PyroFull MemberThe Profanity Paradox
You’re f***ed if you do, and you’re f***ed if you don’t?
mikewsmithFree MemberI always think someone’s lost an argument when they swear. No need for it and no excuse for it. People swear when they don’t have the intelligence to think of a normal word to say, or don’t have the self control not to say anything at all.
Do you think people only swear when arguing?It can be jubilant or celibratory.
Your a good C
is a fav around here, it’s term of endeering affection and respect.Worst of all is those that have to fumble for another word
beejFull MemberI always think someone’s lost an argument when they swear.

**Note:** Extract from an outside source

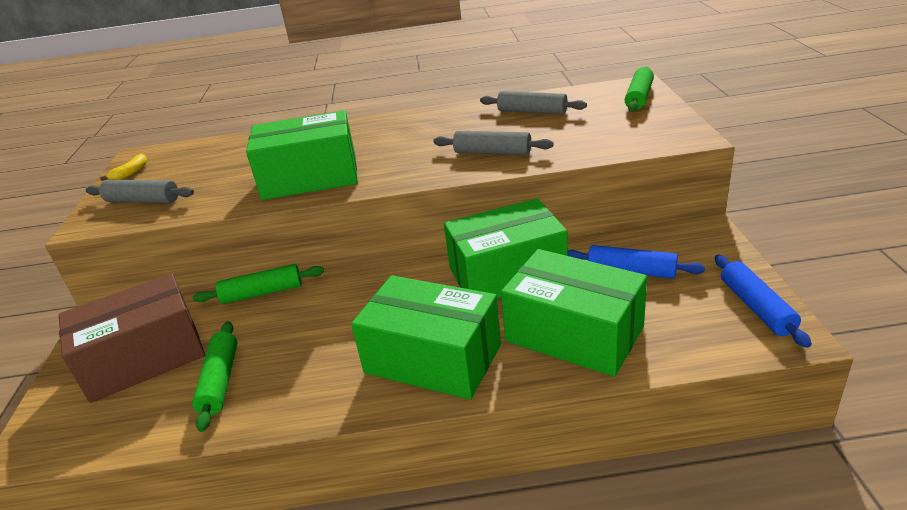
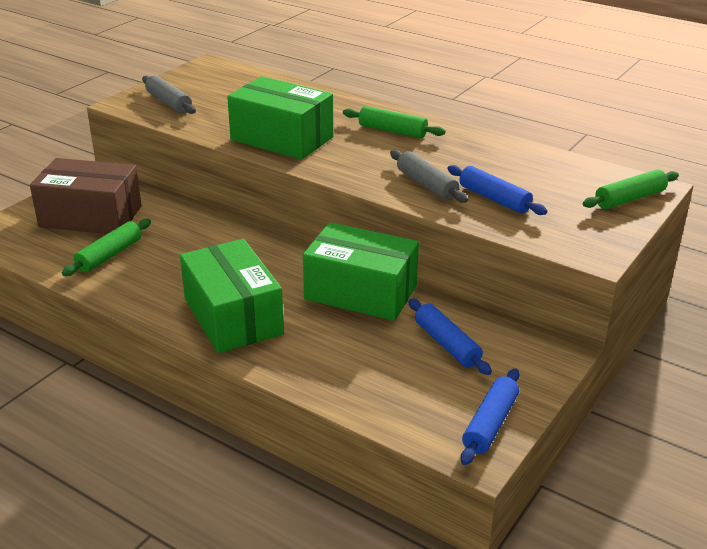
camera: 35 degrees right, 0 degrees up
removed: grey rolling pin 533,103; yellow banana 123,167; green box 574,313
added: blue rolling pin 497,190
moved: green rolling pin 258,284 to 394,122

I don’t tend to swear in arguments.
People swear when they don’t have the intelligence to think of a normal word to say, or don’t have the self control not to say anything at all
Disagree totally. “Normal” words only cover normal ranges of emotions and situations. If something has happened beyond normal, I want to have words that show this.
At the end of a 7 day bike event, I wasn’t “extremely tired”, “exhausted”, “utterly knackered”. Those terms weren’t enough. Instead I could use a single word that accurately conveyed the depth of my feelings and was clearly understood by those I was talking to.
Why should I limit my vocabulary? Seems a rather unintelligent thing to do.
kayla1Free MemberI enjoy a good swear but not for swearing’s sake. I will also drop a C-bomb if the occasion* or person** warrants it.